Each input file contains one test case. For each case, the first line gives two positive integers N and M (both no more than 10⁴), being the total numbers of vertices and edges, respectively. Then M lines follow, each describes an edge by giving the indices (from 0 to N−1) of the two ends of the edge.

After the graph, a positive integer K (≤ 100) is given, which is the number of colorings you are supposed to check. Then K lines follow, each contains N colors which are represented by non-negative integers in the range of int.

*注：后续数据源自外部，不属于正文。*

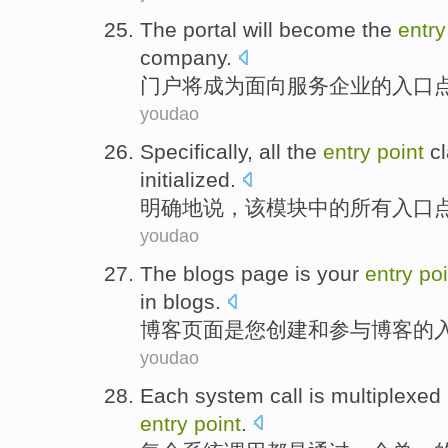
The portal
will
become
the
entry
company
.
门户
将
成为
面向
服务
企业
的
入口
youdao
Specifically
,
all
the
entry
point
c
initialized
.
明确地说
，
该
模块
中的
所有
入口
youdao
The
blogs
page
is
your
entry
poi
in
blogs.
博客
页面
是
您
创建
和
参与
博客的
youdao
Each
system
call
is
multiplexed 
entry
point
.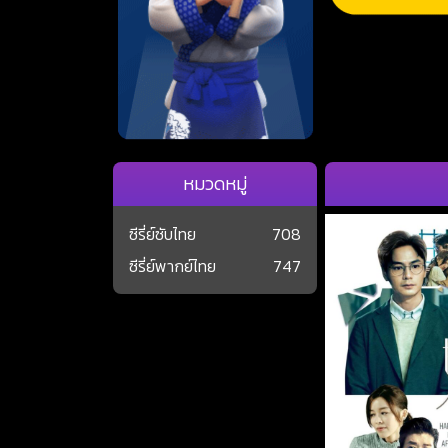
หมวดหมู่
ซีรี่ย์ซับไทย
708
ซีรี่ย์พากย์ไทย
747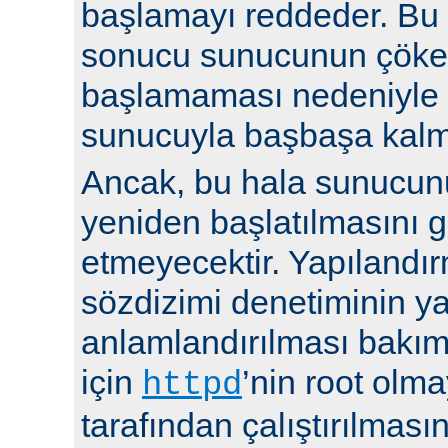
başlamayı reddeder. Bu y
sonucu sunucunun çöke
başlamaması nedeniyle i
sunucuyla başbaşa kalma
Ancak, bu hala sunucu
yeniden başlatılmasını g
etmeyecektir. Yapılandır
sözdizimi denetiminin y
anlamlandırılması bakı
için
’nin root olma
httpd
tarafından çalıştırılmasın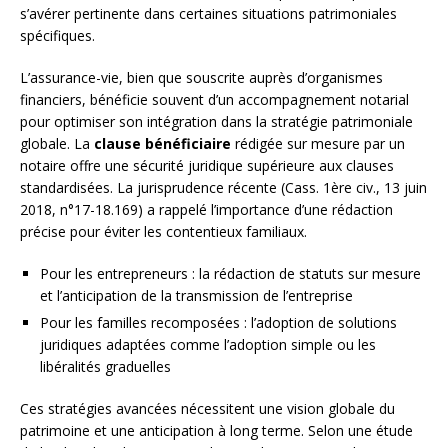
s’avérer pertinente dans certaines situations patrimoniales
spécifiques.
L’assurance-vie, bien que souscrite auprès d’organismes
financiers, bénéficie souvent d’un accompagnement notarial
pour optimiser son intégration dans la stratégie patrimoniale
globale. La
clause bénéficiaire
rédigée sur mesure par un
notaire offre une sécurité juridique supérieure aux clauses
standardisées. La jurisprudence récente (Cass. 1ère civ., 13 juin
2018, n°17-18.169) a rappelé l’importance d’une rédaction
précise pour éviter les contentieux familiaux.
Pour les entrepreneurs : la rédaction de statuts sur mesure
et l’anticipation de la transmission de l’entreprise
Pour les familles recomposées : l’adoption de solutions
juridiques adaptées comme l’adoption simple ou les
libéralités graduelles
Ces stratégies avancées nécessitent une vision globale du
patrimoine et une anticipation à long terme. Selon une étude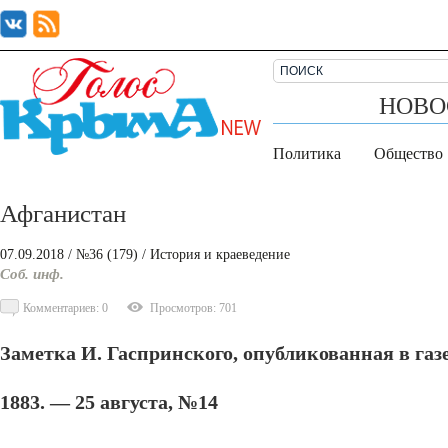
НОВО
Политика
Общество
Афганистан
07.09.2018
/ №36 (179)
/
История и краеведение
Соб. инф.
Комментариев: 0
Просмотров: 701
Заметка И. Гаспринского, опубликованная в га
1883. — 25 августа, №14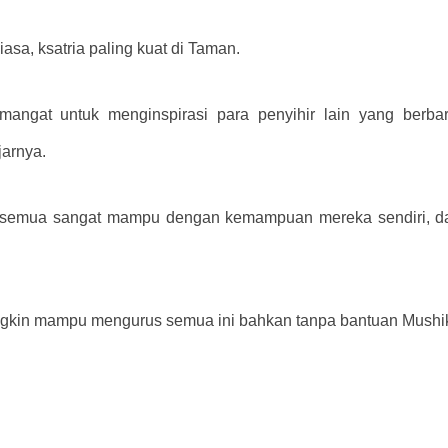
asa, ksatria paling kuat di Taman.
ngat untuk menginspirasi para penyihir lain yang berbar
arnya.
ka semua sangat mampu dengan kemampuan mereka sendiri, d
ngkin mampu mengurus semua ini bahkan tanpa bantuan Mushik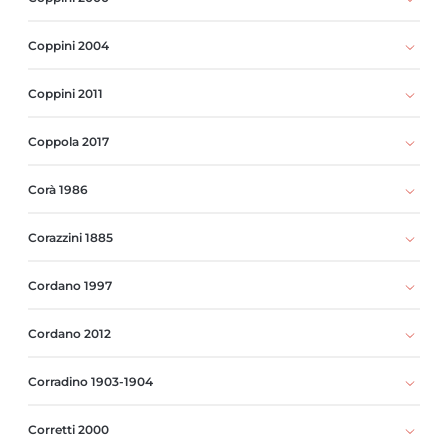
Coppini 2004
Coppini 2011
Coppola 2017
Corà 1986
Corazzini 1885
Cordano 1997
Cordano 2012
Corradino 1903-1904
Corretti 2000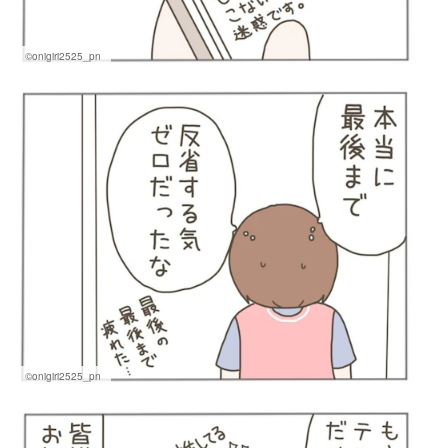
©onigiri2525_pn
©onigiri2525_pn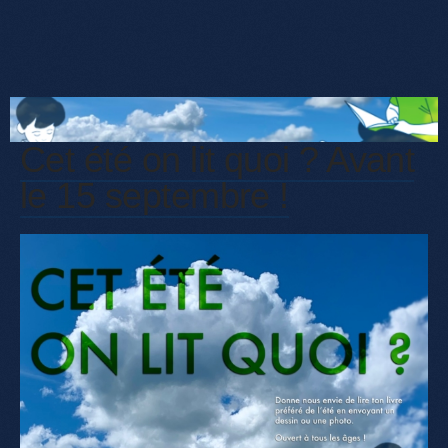
Cet été on lit quoi ? Avant
le 15 septembre !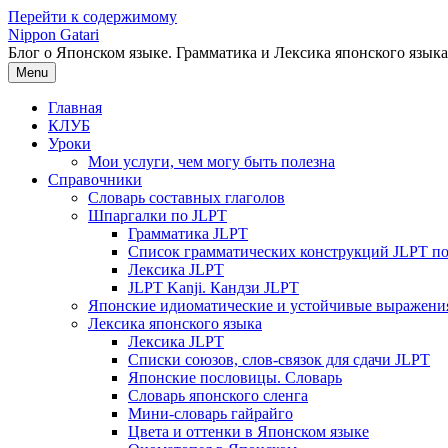
Перейти к содержимому
Nippon Gatari
Блог о Японском языке. Грамматика и Лексика японского языка
Menu
Главная
КЛУБ
Уроки
Мои услуги, чем могу быть полезна
Справочники
Словарь составных глаголов
Шпаргалки по JLPT
Грамматика JLPT
Список грамматических конструкций JLPT п
Лексика JLPT
JLPT Kanji. Кандзи JLPT
Японские идиоматические и устойчивые выражени
Лексика японского языка
Лексика JLPT
Списки союзов, слов-связок для сдачи JLPT
Японские пословицы. Словарь
Словарь японского сленга
Мини-словарь гайрайго
Цвета и оттенки в Японском языке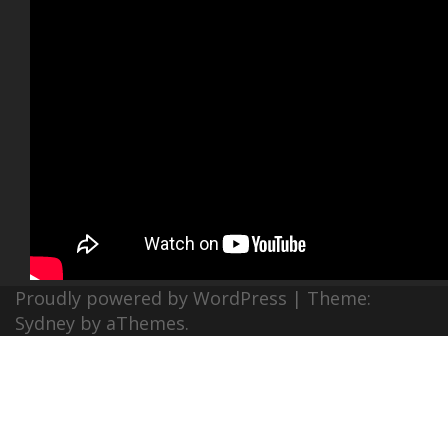
Proudly powered by WordPress
|
Theme:
Sydney
by aThemes.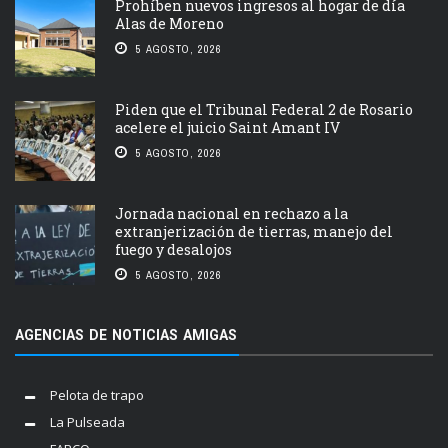
Prohíben nuevos ingresos al hogar de día
Alas de Moreno
5 AGOSTO, 2026
Piden que el Tribunal Federal 2 de Rosario
acelere el juicio Saint Amant IV
5 AGOSTO, 2026
Jornada nacional en rechazo a la
extranjerización de tierras, manejo del
fuego y desalojos
5 AGOSTO, 2026
AGENCIAS DE NOTICIAS AMIGAS
Pelota de trapo
La Pulseada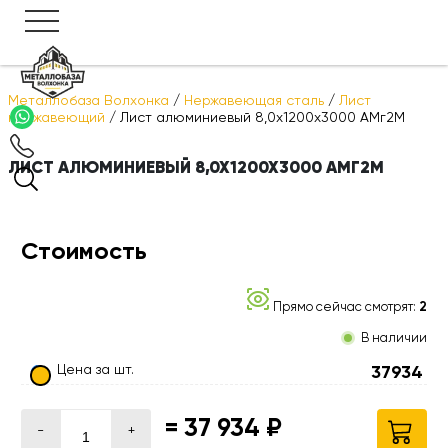
Металлобаза Волхонка
/
Нержавеющая сталь
/
Лист
нержавеющий
/
Лист алюминиевый 8,0х1200х3000 АМг2М
ЛИСТ АЛЮМИНИЕВЫЙ 8,0Х1200Х3000 АМГ2М
Стоимость
Прямо сейчас смотрят:
2
В наличии
Цена за шт.
37934
=
37 934 ₽
-
+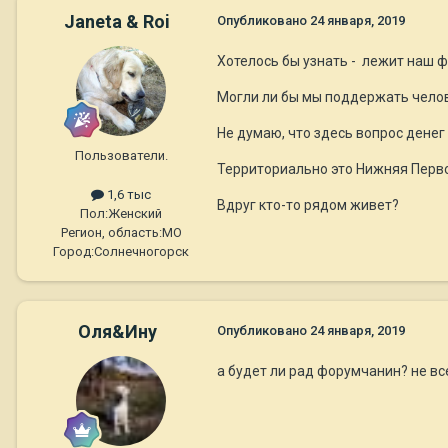
Janeta & Roi
Опубликовано
24 января, 2019
Хотелось бы узнать - лежит наш 
Могли ли бы мы поддержать челове
Не думаю, что здесь вопрос денег
Пользователи.
Территориально это Нижняя Перво
1,6 тыс
Вдруг кто-то рядом живет?
Пол:
Женский
Регион, область:
МО
Город:
Солнечногорск
Оля&Ину
Опубликовано
24 января, 2019
а будет ли рад форумчанин? не вс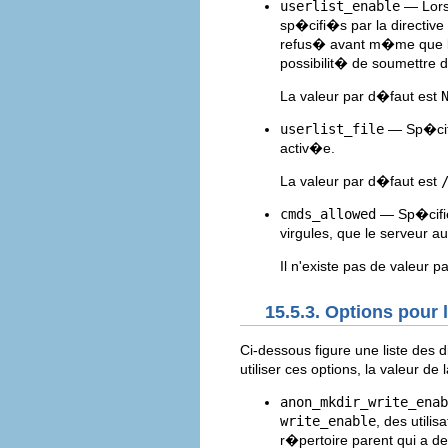
userlist_enable
— Lorsq
sp�cifi�s par la directive
refus� avant m�me que le c
possibilit� de soumettre 
La valeur par d�faut est
userlist_file
— Sp�cifi
activ�e.
La valeur par d�faut est
cmds_allowed
— Sp�cifie
virgules, que le serveur 
Il n'existe pas de valeur p
15.5.3. Options pour 
Ci-dessous figure une liste des 
utiliser ces options, la valeur de 
anon_mkdir_write_enab
write_enable
, des util
r�pertoire parent qui a d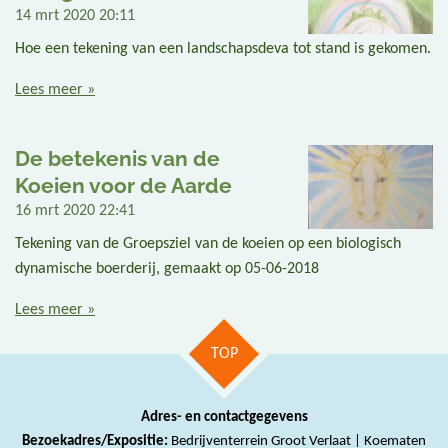
14 mrt 2020
20:11
Hoe een tekening van een landschapsdeva tot stand is gekomen.
Lees meer »
De betekenis van de
Koeien voor de Aarde
16 mrt 2020
22:41
Tekening van de Groepsziel van de koeien op een biologisch
dynamische boerderij, gemaakt op 05-06-2018
Lees meer »
TOP
Adres- en contactgegevens
Bezoekadres/Expositie:
Bedrijventerrein Groot Verlaat | Koematen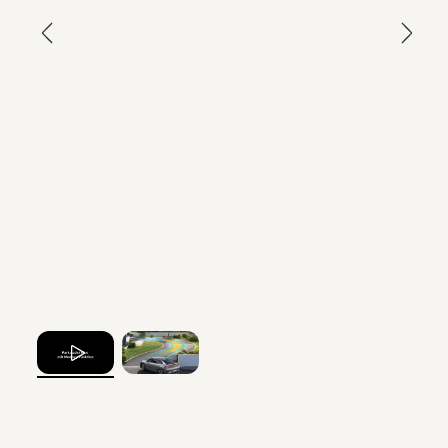
, 1 von 2
, 2 von 2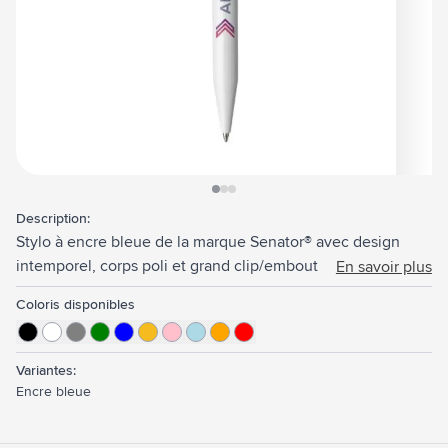
View larger image
View larger image
View larger image
Description:
Stylo à encre bleue de la marque Senator® avec design
intemporel, corps poli et grand clip/embout bouton-
En savoir plus
poussoir. Fabriqué en Allemagne.
Coloris disponibles
Variantes:
Encre bleue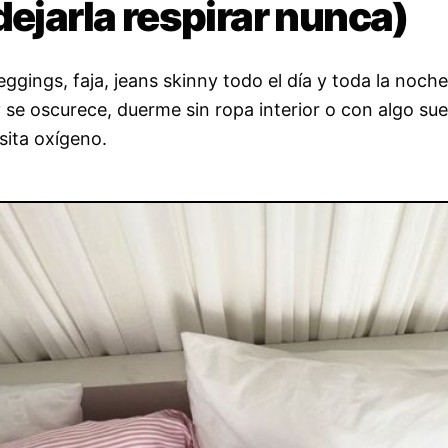
dejarla respirar nunca)
leggings, faja, jeans skinny todo el día y toda la noch
 se oscurece, duerme sin ropa interior o con algo sue
sita oxígeno.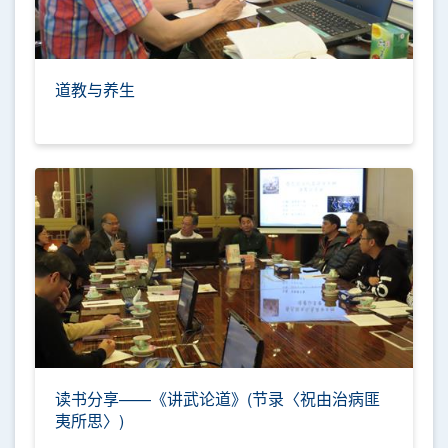
道教与养生
读书分享——《讲武论道》(节录〈祝由治病匪
夷所思〉)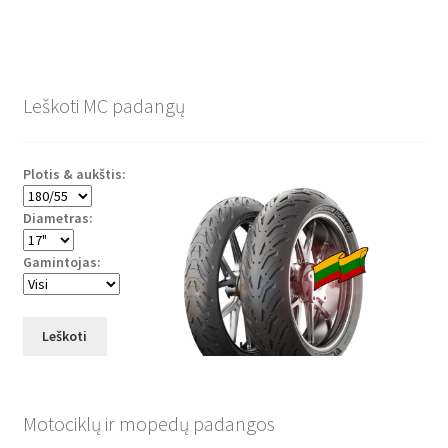
Leškoti MC padangų
Plotis & aukštis:
Diametras:
Gamintojas:
Leškoti
Motociklų ir mopedų padangos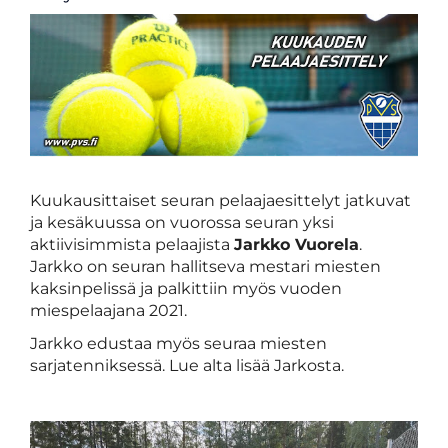
Kuukausittaiset seuran pelaajaesittelyt jatkuvat
ja kesäkuussa on vuorossa seuran yksi
aktiivisimmista pelaajista
Jarkko Vuorela
.
Jarkko on seuran hallitseva mestari miesten
kaksinpelissä ja palkittiin myös vuoden
miespelaajana 2021.
Jarkko edustaa myös seuraa miesten
sarjatenniksessä. Lue alta lisää Jarkosta.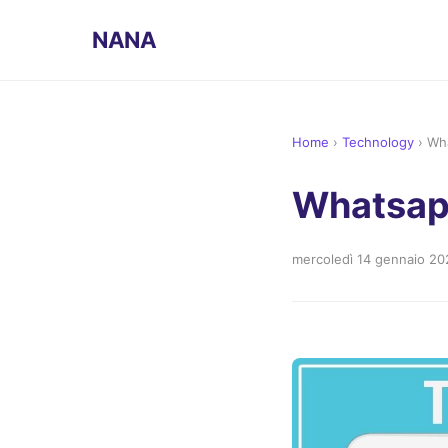
NANA
Home
›
Technology
›
Wh
Whatsap
mercoledì 14 gennaio 20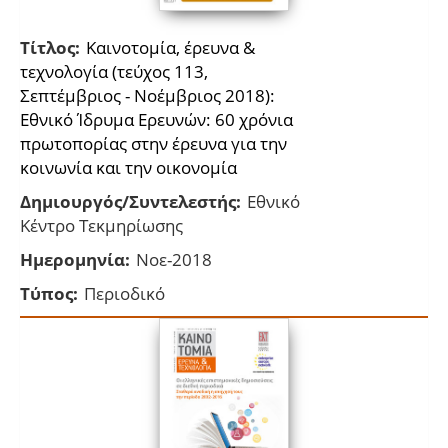
Τίτλος:
Καινοτομία, έρευνα &
τεχνολογία (τεύχος 113,
Σεπτέμβριος - Νοέμβριος 2018):
Εθνικό Ίδρυμα Ερευνών: 60 χρόνια
πρωτοπορίας στην έρευνα για την
κοινωνία και την οικονομία
Δημιουργός/Συντελεστής:
Εθνικό
Κέντρο Τεκμηρίωσης
Ημερομηνία:
Νοε-2018
Τύπος:
Περιοδικό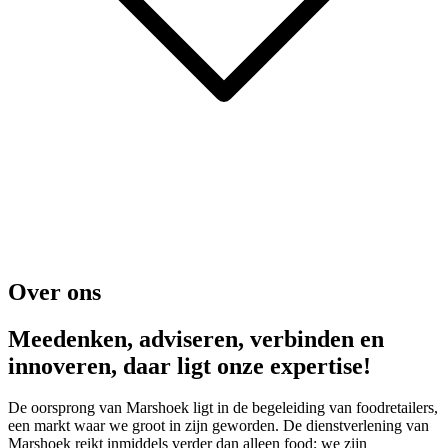
Over ons
Meedenken, adviseren, verbinden en
innoveren, daar ligt onze expertise!
De oorsprong van Marshoek ligt in de begeleiding van foodretailers,
een markt waar we groot in zijn geworden. De dienstverlening van
Marshoek reikt inmiddels verder dan alleen food; we zijn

The i-th color is the color of the i-th vertex.

Output Specification:

For each coloring, print in a line k-coloring if it is a proper k-coloring for some positive k, or No if not.

Sample Input:

10 11
8 7
6 8
4 5
8 4
8 1
1 2
1 4
9 8
9 1
1 0
2 4
4
0 1 0 1 4 1 0 1 3 0
0 1 0 1 4 1 0 1 0 0
8 1 0 1 4 1 0 5 3 0
1 2 3 4 5 6 7 8 8 9

Sample Output:

4-coloring
No
6-coloring
No

题目大意：

输入 N 个点，M 条边的图，K 次检查，每次给出所有点的颜色，判断是否图的所有边的两端节点颜色不同

若所有边两端点颜色全不同，输出颜色的种数，否则输出 No

设计思路：

• 把图的所有边存起来
• 每次查询，遍历每条边，检查颜色
• 颜色的个数排序后去重

编译器：C (gcc)

#include <stdio.h>
#include <stdlib.h>

int cmp(const void *a, const void *b)
{
        return *((int *)a) - *((int *)b);
}

int get_cnt(int *a, int n)
{
        int i, j;
        qsort(a, n, sizeof(a[0]), cmp);
        for (j = 1; j < n && a[j] != a[j - 1]; j++)
                ;
        for (i = j - 1, j = j + 1; j < n; j++)
                if (a[i] != a[j])
                        a[++i] = a[j];
        return i + 1;
}

int main(void)
{
        int n, m, k, e[10010][2], c[10010];
        int i, j, f;

        scanf("%d%d", &n, &m);
        for (i = 0; i < m; i++)
                scanf("%d %d", &e[i][0], &e[i][1]);
        scanf("%d", &k);
        while (k--) {
                f = 1;
                for (i = 0; i < n; i++)
                        scanf("%d", &c[i]);
                for (i = 0; i < m; i++) {
                        if (c[e[i][0]] == c[e[i][1]]) {
                                f = 0;
                                break;
                        }
                }
                if (f)
                        printf("%d-coloring\n", get_cnt(c, n));
                else
                        printf("No\n");
        }
        return 0;
}